Israeli officials accused Rantisi of planning a large attack on Israel to solidify his leadership of Hamas and to retaliate for Yassin's killing. Hamas is responsible for most of the 112 suicide bombings that have killed 465 people on the Israeli side during 3 1/2 years of violence.

"There is no question. This is a great success," Israeli Cabinet minister Uzi Landau said.

Israeli government sources said they had struck at the first available opportunity, but had to wait for weeks because Rantisi had surrounded himself with children.

Palestinian Prime Minister Ahmed Qureia accused the United States of encouraging Israel's actions. Israeli sources said the strike was not coordinated with Washington.

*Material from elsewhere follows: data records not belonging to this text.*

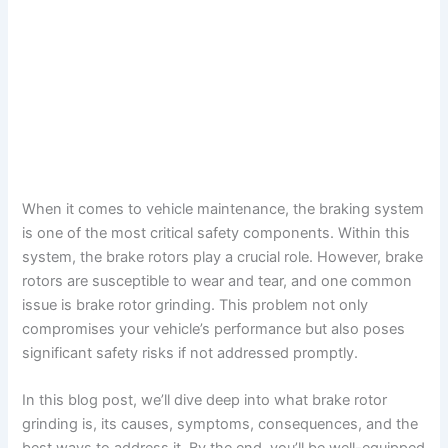
When it comes to vehicle maintenance, the braking system
is one of the most critical safety components. Within this
system, the brake rotors play a crucial role. However, brake
rotors are susceptible to wear and tear, and one common
issue is brake rotor grinding. This problem not only
compromises your vehicle’s performance but also poses
significant safety risks if not addressed promptly.
In this blog post, we’ll dive deep into what brake rotor
grinding is, its causes, symptoms, consequences, and the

British Foreign Secretary Jack Straw condemned Israel's policy of targeted killings as "unlawful, unjustified and counterproductive." In Cairo, Hossam Zaki, spokesman for the Arab League, called the assassination "a criminal act" that puts an end to all peace efforts.

Rantisi was one of the most hard-line members of the militant movement, which rejects all compromise with Israel and calls for the destruction of the Jewish state.

Israel had tried to kill Rantisi on June 10 when three Apache helicopters fired at least seven missiles toward his car in a crowded Gaza thoroughfare, reducing his vehicle to a scorched heap of metal. Rantisi escaped with a wound to the right leg. Two Palestinian bystanders were killed.

In a retaliatory attack the next day, 16 Israelis were killed in a Hamas suicide bombing in Jerusalem.

Israel has stepped up strikes on Hamas in advance of a proposed unilateral pullout from Gaza. Israeli officials have said they hope a string of military successes will show that the militant group was not driving it out of the coastal strip.

"No terrorist can go home to sleep at night thinking he is immune," Olmert, the Israeli vice premier, said Saturday. "They (militants) are in our crosshairs ... and should run and hide from the Israeli forces who can get to them everywhere."

After Rantisi was killed, thousands of people protested in cities across the West Bank and Gaza, calling for revenge. Palestinian prisoners in one lockup in southern Israel briefly rioted, media reported.

Mosques announced his killing over loudspeakers, and protesters in Gaza burned tires in the streets.

During the mourning period for Yassin, Rantisi was defiant about Israel's threats against him. "We will all die one day. Nothing will change. If by Apache or by cardiac arrest, I prefer Apache," he said.

Hours before Rantisi was killed, a Palestinian suicide bomber blew himself up at the Erez industrial zone, killing an Israeli border policeman and injuring three security workers. The bomber had passed through a metal detector at a security check, said Col. Yoav Mordechai, a commander at the crossing.

The militant groups Hamas and the Al Aqsa Martyrs' Brigade took responsibility for the attack, identifying the bomber as Fadi Al-Amoudi, 22, from Beit Lahiya, a town near the crossing.

In further violence Saturday, a 5-year-old Palestinian girl was seriously injured in the West Bank town of Tulkarem when Israeli soldiers fired rubber bullets at the car she was traveling in, the army said. Troops shot when the driver did not follow orders to stop, the army said.

Palestinian hospital officials said the girl was hit with fragments of live bullets. The girl was being transferred to an Israeli hospital for treatment, the doctors said.